— EXERCISE DIRECTIONS —
Count each line below that has the word "réseau" in it, and give only the total.

— SUPPLIED RECORDS —
§
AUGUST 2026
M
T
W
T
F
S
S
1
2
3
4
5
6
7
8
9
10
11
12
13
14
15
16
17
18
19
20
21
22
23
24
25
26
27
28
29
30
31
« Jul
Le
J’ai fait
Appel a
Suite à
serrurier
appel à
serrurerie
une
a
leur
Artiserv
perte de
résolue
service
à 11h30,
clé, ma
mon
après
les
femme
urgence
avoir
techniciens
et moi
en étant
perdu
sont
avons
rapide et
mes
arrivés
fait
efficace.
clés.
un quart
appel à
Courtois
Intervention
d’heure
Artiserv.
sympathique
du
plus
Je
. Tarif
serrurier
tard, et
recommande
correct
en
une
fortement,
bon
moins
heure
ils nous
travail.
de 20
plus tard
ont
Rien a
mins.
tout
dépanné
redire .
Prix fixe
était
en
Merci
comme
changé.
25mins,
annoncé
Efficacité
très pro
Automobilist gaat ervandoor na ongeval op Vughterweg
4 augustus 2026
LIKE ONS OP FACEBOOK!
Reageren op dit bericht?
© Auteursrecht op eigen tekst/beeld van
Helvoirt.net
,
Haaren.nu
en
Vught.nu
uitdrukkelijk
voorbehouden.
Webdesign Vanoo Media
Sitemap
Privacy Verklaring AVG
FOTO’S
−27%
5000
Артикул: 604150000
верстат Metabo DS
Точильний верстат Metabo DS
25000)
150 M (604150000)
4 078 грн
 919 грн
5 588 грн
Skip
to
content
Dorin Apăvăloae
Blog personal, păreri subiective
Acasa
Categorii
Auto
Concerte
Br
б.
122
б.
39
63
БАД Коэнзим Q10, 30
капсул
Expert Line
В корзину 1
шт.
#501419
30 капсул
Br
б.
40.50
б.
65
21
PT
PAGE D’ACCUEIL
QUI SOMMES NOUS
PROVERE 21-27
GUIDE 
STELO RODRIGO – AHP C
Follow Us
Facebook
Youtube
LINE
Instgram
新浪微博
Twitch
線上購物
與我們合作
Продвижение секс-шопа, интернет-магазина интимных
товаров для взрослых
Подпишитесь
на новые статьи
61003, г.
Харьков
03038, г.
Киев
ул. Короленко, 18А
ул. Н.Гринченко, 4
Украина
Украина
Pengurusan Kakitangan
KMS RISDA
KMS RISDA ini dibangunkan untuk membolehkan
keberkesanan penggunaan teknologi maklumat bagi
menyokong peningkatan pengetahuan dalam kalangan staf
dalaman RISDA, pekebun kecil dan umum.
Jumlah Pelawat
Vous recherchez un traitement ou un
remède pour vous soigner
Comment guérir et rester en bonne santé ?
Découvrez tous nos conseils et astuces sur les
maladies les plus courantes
§
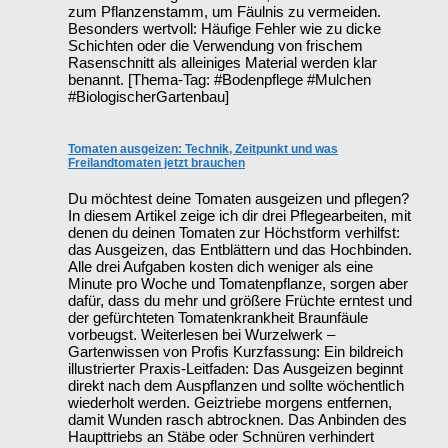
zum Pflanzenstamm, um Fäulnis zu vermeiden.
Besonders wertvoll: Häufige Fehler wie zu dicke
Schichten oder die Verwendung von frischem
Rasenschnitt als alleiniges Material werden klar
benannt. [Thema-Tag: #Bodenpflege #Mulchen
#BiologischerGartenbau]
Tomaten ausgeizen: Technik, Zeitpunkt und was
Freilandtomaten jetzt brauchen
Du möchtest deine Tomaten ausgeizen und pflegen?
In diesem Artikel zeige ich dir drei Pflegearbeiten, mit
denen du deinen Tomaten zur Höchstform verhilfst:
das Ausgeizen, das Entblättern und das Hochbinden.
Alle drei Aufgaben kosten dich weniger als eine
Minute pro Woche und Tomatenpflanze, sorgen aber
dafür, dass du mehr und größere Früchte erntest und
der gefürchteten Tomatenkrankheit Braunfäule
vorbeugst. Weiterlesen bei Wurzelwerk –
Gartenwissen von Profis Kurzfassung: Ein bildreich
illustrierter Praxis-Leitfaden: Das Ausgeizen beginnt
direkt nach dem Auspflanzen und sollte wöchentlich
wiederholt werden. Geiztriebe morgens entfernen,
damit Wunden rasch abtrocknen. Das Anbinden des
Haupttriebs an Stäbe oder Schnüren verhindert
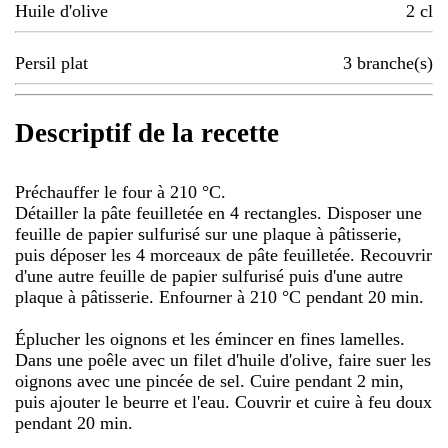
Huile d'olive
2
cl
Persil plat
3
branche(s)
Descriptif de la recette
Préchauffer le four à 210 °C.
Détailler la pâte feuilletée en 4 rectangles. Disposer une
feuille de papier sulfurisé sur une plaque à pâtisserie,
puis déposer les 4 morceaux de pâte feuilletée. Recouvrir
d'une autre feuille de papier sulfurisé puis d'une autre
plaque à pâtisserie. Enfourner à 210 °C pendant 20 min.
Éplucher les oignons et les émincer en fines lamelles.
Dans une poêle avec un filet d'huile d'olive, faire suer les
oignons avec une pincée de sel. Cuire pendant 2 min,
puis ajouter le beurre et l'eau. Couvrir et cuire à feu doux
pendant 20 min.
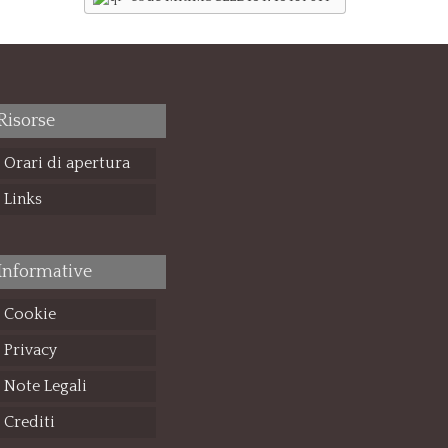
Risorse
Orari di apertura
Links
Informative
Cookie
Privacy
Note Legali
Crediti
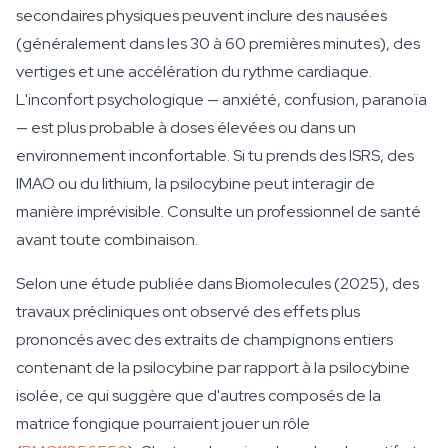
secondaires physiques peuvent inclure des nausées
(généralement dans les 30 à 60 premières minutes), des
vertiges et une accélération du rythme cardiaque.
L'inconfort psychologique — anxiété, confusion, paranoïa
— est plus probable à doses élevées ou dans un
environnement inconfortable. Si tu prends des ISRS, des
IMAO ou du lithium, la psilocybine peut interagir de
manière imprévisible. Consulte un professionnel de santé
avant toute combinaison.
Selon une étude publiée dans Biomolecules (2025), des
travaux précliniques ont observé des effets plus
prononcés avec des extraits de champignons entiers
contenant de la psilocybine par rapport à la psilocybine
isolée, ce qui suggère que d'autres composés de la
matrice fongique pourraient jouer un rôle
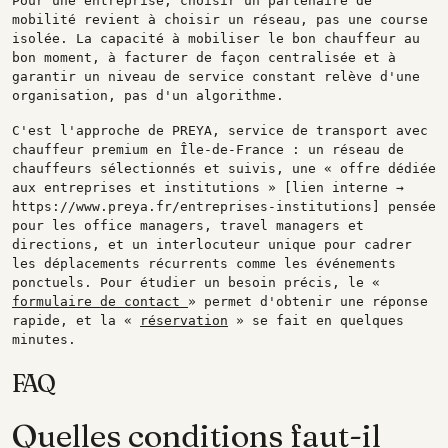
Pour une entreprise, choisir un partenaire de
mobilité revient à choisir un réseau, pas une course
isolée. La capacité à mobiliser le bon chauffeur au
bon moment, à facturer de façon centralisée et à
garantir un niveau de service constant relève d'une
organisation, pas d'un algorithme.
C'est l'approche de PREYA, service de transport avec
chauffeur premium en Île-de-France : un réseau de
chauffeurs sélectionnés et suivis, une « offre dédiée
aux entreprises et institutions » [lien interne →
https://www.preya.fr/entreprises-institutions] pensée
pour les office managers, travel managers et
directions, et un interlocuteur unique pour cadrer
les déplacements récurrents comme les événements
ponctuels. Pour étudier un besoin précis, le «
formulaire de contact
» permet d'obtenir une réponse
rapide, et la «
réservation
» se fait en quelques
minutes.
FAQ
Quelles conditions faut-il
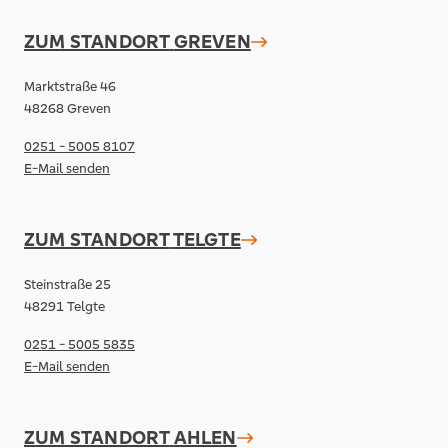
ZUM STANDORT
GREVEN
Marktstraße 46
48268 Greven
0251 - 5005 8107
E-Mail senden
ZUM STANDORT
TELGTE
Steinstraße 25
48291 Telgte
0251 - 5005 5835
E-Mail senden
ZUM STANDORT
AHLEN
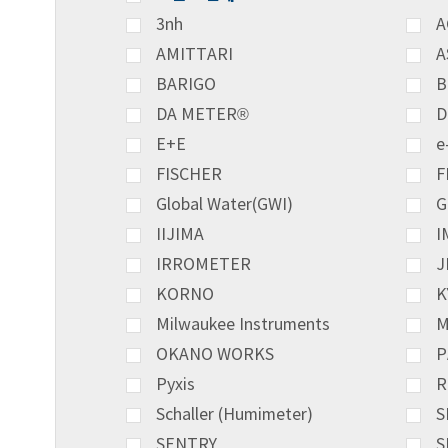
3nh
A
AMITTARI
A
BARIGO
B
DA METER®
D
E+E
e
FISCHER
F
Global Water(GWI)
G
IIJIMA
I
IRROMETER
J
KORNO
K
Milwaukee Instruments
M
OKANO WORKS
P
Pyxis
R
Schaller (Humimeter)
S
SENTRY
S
§
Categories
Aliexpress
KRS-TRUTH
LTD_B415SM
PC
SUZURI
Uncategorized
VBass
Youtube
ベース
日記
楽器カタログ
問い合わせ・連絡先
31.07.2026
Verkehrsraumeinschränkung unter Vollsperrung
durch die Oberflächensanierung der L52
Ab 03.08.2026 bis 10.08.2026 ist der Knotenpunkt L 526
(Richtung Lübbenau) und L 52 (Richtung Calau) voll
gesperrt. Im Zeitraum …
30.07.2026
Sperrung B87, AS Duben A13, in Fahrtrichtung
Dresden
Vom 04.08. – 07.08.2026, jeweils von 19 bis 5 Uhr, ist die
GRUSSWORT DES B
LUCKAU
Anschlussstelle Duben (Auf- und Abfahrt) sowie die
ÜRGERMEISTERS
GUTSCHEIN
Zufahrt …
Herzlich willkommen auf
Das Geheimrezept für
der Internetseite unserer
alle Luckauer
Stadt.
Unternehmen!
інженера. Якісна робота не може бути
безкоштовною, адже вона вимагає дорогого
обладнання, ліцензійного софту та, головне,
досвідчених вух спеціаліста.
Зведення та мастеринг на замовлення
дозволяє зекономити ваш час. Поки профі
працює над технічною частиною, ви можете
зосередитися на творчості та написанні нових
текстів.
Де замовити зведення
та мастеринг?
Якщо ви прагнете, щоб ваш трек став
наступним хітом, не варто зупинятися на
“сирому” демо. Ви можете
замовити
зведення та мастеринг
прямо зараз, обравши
§
— RESULT OF THIS EXERCISE —
2